Friday's day session gets underway with mixed expectations.
After a mostly softer night trade, grains went out with a mixed morning close. Some of today’s trade will be positioning ahead of the next two weeks, with possible short-covering developing in soybeans and wheat. Corn is maintaining its strength on the week as ethanol margins remain near five-year averages. Also Ukraine exports are slowing, with loadings for December at 360,000 MTs for wheat.
The U.S. continues to make daily flash sales, and China is quickly closing in on its 12 million metric ton soybean purchase target. At the current buying pace, that threshold could be reached within just a few weeks. What’s more intriguing is China’s recent surge in corn and wheat imports, which comes despite official claims of a bumper domestic grain crop. This uptick in demand is likely tied to ongoing disruptions in Black Sea exports, and we’re now seeing more imports arriving via the Pacific Northwest as buyers seek to secure supplies.
The EPA forwarded its final Clean Fuel Production tax credit, which is the 45Z proposal, they have given it to the White House for review. There are expectations that we could see the release of the guidance before the end of the year. Meanwhile, the EPA’s biofuel blend targets will remain available until sometime in the first 90 days of 2026.
This afternoon, the Commitment of Traders report will have us updated through December 9. It’s thought that the soybean position is liquidated down to 130,000 contracts or less.
South American weather remains mostly favorable for crops, but there are growing signs of a developing La Niña, which could alter conditions later in the season. This may show up in Argentina as we enter January. Meanwhile, outside markets are relatively quiet, offering little influence on the agricultural sector at this time.

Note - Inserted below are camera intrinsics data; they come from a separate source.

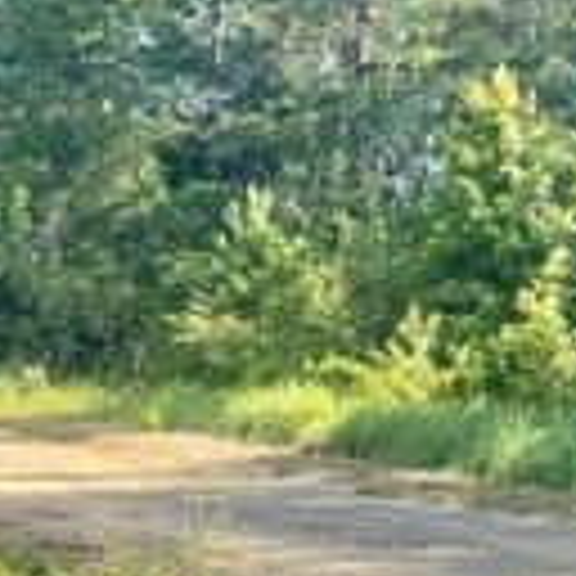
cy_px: 79
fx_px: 1694
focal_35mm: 90
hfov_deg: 15.7
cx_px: 1120
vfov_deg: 19.0
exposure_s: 1/1078
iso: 32
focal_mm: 5.1
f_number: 1.6
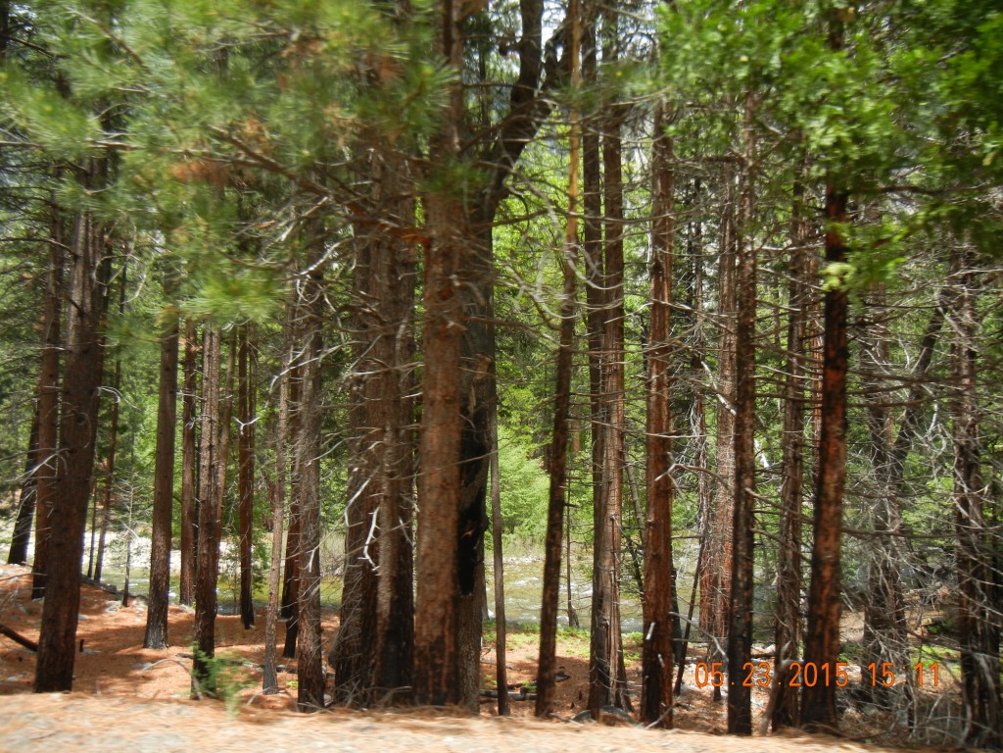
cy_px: 376
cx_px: 502
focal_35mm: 30
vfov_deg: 46.8
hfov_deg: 60.0
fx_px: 869
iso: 160
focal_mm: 5.4
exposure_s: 1/580
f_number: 3.5
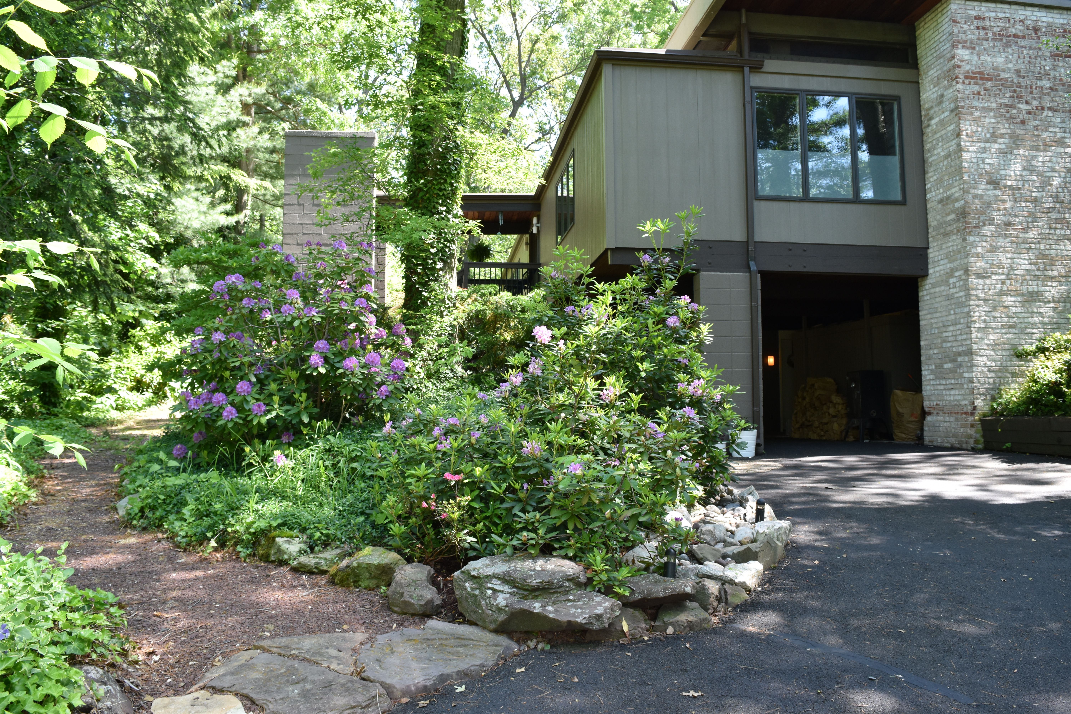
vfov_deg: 47.9
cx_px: 536
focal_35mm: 27
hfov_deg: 67.4
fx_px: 803
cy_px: 357
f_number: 6.3
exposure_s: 1/160
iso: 400
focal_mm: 18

Yesterday’s cattle trade softened early with a mild recovery off of early session lows occurring late in the day. Deliveries of over 20 contracts tendered from Nebraska kicked off the selling early in the morning. Yesterday’s cash feeder index showed a gain of $0.26 at $350.05. The negotiated fed cattle trade started on Thursday, with trade in the north picking up $1-4 on the dressed side at $3 and 55-358. The South remained untraded, but we saw some cattle move in Nebraska and Texas at 227-228, $2-3 lower than last week.
This afternoon, the December COF report is released at 2:00 p.m. CT, and average estimates have marketing at 88%, placements at 92%, and the December 1 feedlot inventory at 98% of a year ago. Feeder cattle hit critical support yesterday at 331-332, which needs to hold; otherwise, something concerning is developing on the Mexican border that would push it to such discounts relative to the current cash index. Keep in mind that March feeder cattle are not cash-settled until 100 days from now. Yesterday marked the second 2-day correction since bottoming in late November, and buying needs to resurface today, which is typical in a strong uptrend.